- [Document excerpt]
● ● ● ●

Configuration validation should leverage schema enforcement libraries like Pydantic to guarantee type safety, regex compilation readiness, and contract version alignment before ETL execution begins.

Production ETL Implementation

The following Python implementation demonstrates a production-ready, vectorized mapping engine. It prioritizes compiled regex evaluation, explicit error boundaries, and structured logging.

import logging
import re
from decimal import Decimal, InvalidOperation
from typing import Dict, List, Optional
from dataclasses import dataclass
from enum import Enum
import pandas as pd

logger = logging.getLogger("freight_audit.taxonomy_mapper")

class TaxonomyCategory(str, Enum):
    LIFTGATE = "LIFTGATE"
    DETENTION = "DETENTION"
    FUEL_SURCHARGE = "FUEL_SURCHARGE"
    REDELIVERY = "REDELIVERY"
    INSIDE_DELIVERY = "INSIDE_DELIVERY"
    UNKNOWN = "UNKNOWN"

class AuditStatus(str, Enum):
    MATCHED = "MATCHED"
    FLAGGED = "FLAGGED"
    UNMAPPED = "UNMAPPED"

@dataclass
class MappingRule:
    carrier_code: str
    compiled_pattern: re.Pattern
    internal_category: TaxonomyCategory
    billable: bool
    max_amt: Optional[Decimal]
    requires_weight_threshold: bool
    min_weight_lbs: Optional[Decimal] = None

class AccessorialTaxonomyMapper:
    def __init__(self, config: Dict):
        self._rules: Dict[str, List[MappingRule]] = {}
        self._load_and_compile(config)

    def _load_and_compile(self, config: Dict) -> None:
        for scac, contract_data in config.get("carrier_mappings", {}).items():
            compiled_rules = []
            for rule in contract_data.get("rules", []):
                try:
                    pattern = re.compile(rule["carrier_desc_pattern"])

● ● ● ●

- [Job 1] Quote the lines of the entries that run from the line containing "Vojtěšská 245, 338 05 Mýto" through the line containing "pohodlnému nastavení webových stránek.", including both of those lines.
The ETL implementation excerpt and the entries that follow have no connection to each other.

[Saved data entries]
● ● ● ●

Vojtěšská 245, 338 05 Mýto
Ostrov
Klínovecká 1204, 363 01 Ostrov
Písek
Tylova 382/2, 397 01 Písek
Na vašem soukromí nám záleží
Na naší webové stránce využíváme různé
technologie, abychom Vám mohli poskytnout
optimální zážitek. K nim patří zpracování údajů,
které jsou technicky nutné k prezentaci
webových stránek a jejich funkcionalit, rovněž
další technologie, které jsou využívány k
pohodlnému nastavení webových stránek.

● ● ● ●

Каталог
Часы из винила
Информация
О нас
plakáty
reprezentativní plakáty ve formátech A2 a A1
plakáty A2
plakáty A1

● ● ● ●

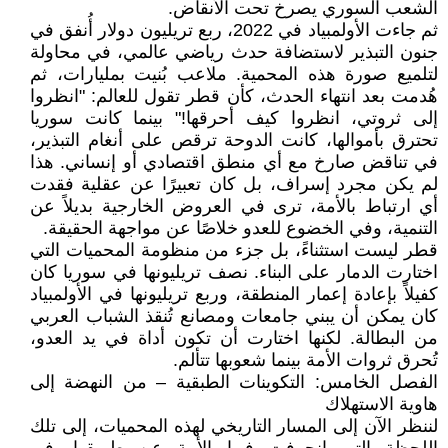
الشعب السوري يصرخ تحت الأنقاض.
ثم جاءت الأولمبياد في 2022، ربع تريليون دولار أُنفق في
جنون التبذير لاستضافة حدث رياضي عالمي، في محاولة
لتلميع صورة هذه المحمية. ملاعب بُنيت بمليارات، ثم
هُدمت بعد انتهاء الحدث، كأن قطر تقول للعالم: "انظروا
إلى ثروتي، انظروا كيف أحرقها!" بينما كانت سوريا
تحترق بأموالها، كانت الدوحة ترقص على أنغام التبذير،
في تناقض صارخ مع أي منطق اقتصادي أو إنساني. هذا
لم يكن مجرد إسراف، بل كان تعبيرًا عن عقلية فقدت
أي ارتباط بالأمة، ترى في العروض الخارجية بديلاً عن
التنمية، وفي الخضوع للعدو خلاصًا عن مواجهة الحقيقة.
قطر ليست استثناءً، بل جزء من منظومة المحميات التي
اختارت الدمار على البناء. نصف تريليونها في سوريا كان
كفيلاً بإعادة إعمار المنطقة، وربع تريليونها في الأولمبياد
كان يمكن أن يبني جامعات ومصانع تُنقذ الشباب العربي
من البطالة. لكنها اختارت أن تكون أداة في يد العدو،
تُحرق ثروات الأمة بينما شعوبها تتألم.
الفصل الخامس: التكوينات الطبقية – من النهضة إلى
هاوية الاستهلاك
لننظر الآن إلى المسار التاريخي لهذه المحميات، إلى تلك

● ● ● ●

- [Job 2] According to the ETL implementation excerpt, what three things does the Python implementation prioritize?

- [Answer box 1]
Vojtěšská 245, 338 05 Mýto
Ostrov
Klínovecká 1204, 363 01 Ostrov
Písek
Tylova 382/2, 397 01 Písek
Na vašem soukromí nám záleží
Na naší webové stránce využíváme různé
technologie, abychom Vám mohli poskytnout
optimální zážitek. K nim patří zpracování údajů,
které jsou technicky nutné k prezentaci
webových stránek a jejich funkcionalit, rovněž
další technologie, které jsou využívány k
pohodlnému nastavení webových stránek.

- [Answer box 2] Compiled regex evaluation, explicit error boundaries, and structured logging.